→ **Text shown**
As we move into the new year, payments experts and lay people alike are wondering, what developments and trends deserve our attention, and which ones are simply fads? With a flurry of new technology, diverse payment options and services, and an ever-shifting market, zeroing in on the most crucial moves in the payments industry can be a daunting task.
To learn more about three key payment trends to watch in 2022, PaymentsJournal sat down with Vanni Parmeggiani, Director of Open Banking and Real-Time Payments at GoCardless, and Sarah Grotta, Director of Debit and Alternative Products Advisory Service at Mercator Advisory Group.
Wallets become the “magnetic pole” for the consumer relationship
Digital wallets are fast becoming the primary payment method and are on their way to surpass credit cards. Two major factors account for this shift: consumer preference and mobile commerce.
Super apps, including PayPal, Venmo, Apple, Google, Klarna, and Afterpay, offer rich shopping and marketing experiences that go beyond the traditional “pay now” model with basic rewards. “They allow you to trade crypto, they have a social element to them, and that’s all on top of payments where consumers can get all of these benefits and experiences directly on their apps,” said Parmeggiani. “Super appealing.”
Additionally, mobile commerce is becoming the preeminent channel for digital commerce, on track to overtake at-home web commerce in the U.S. and elsewhere. “Eight in ten consumers globally have already used contactless payments at the point of sale,” noted Parmeggiani.
BNPL credit steals the show from revolving credit
These changes are indicative of a larger phenomenon around payments evolution, including the groundswell of Buy Now, Pay Later. “Buy Now, Pay Later innovators have really cracked the code on how to deliver credit in a digital retail world,” said Parmeggiani. The reasons are threefold: accessibility, control, and fees.

→ **Information shown**

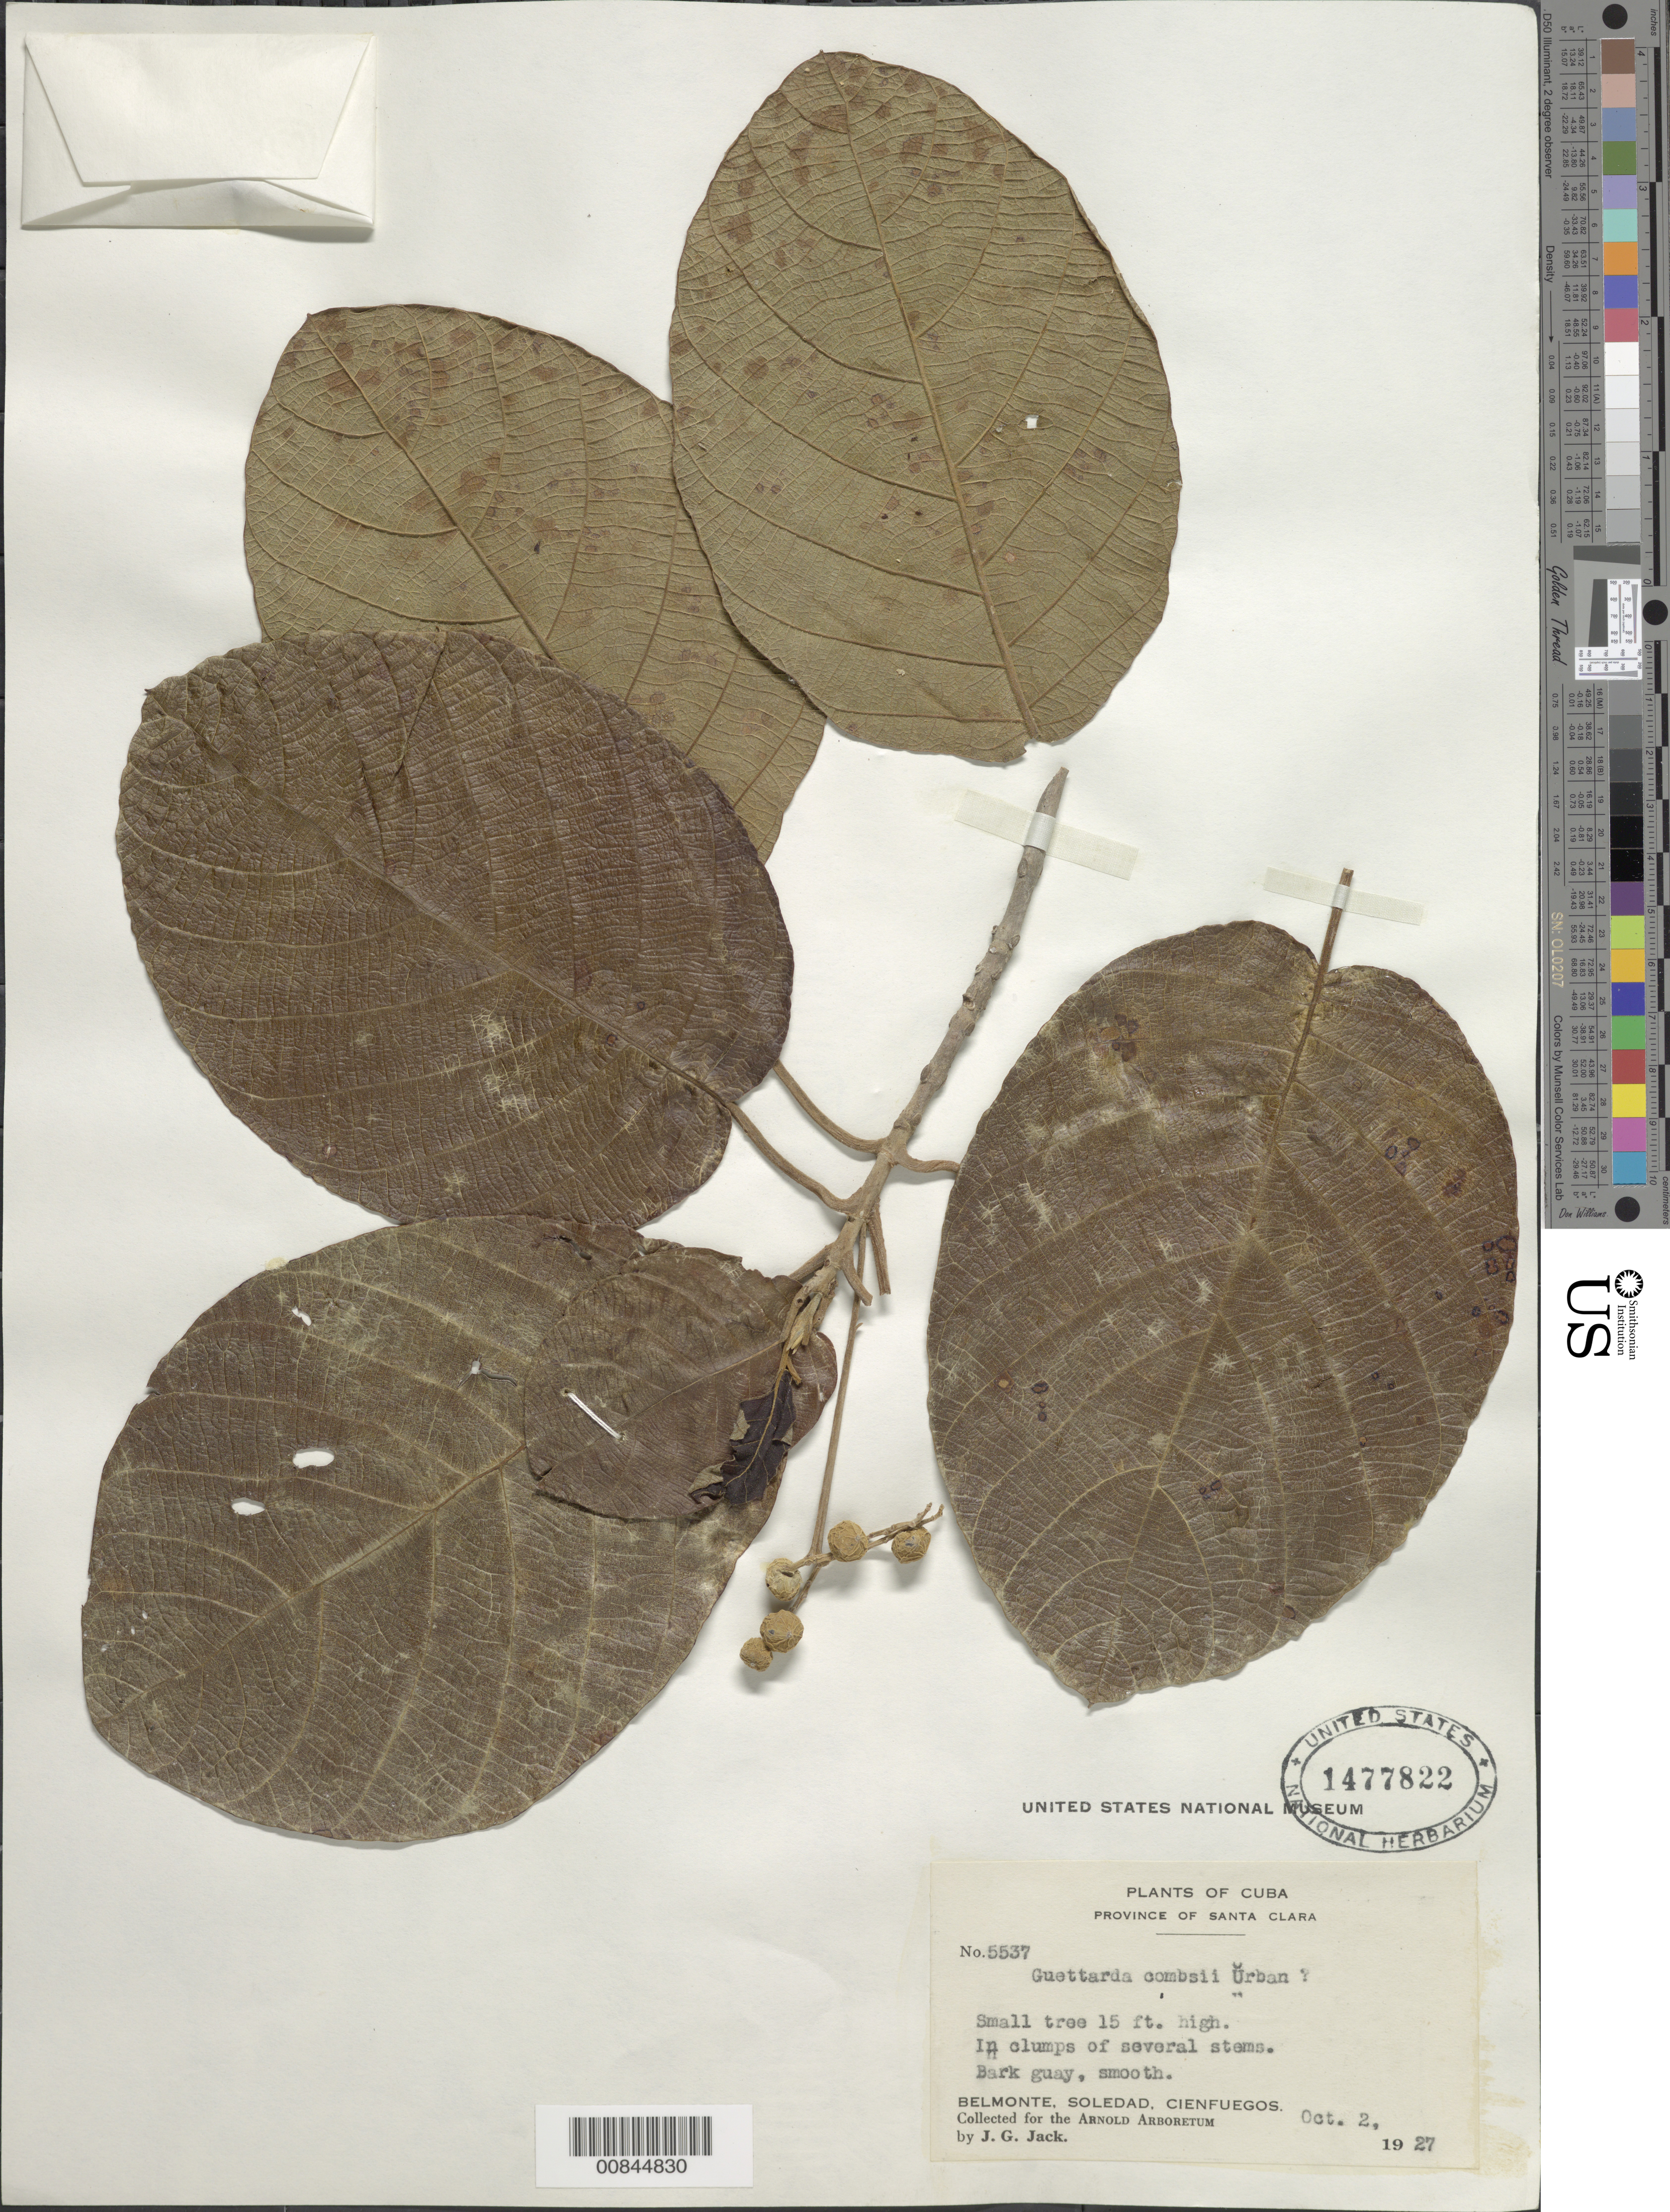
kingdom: Plantae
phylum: Tracheophyta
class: Magnoliopsida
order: Gentianales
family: Rubiaceae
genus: Guettarda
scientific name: Guettarda combsii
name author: Urb.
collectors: J. G. Jack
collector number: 5537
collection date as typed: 02 Oct 1927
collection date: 1927-10-02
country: Cuba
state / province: Las Villas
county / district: Cienfuegos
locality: Belmonte, Soledad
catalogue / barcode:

→ **Aim**
Retype the passage of the payments article from "BNPL credit steals" up to and including "control, and fees.". The lines come from a separate source unrelated to the article.

→ **In response**
BNPL credit steals the show from revolving credit
These changes are indicative of a larger phenomenon around payments evolution, including the groundswell of Buy Now, Pay Later. “Buy Now, Pay Later innovators have really cracked the code on how to deliver credit in a digital retail world,” said Parmeggiani. The reasons are threefold: accessibility, control, and fees.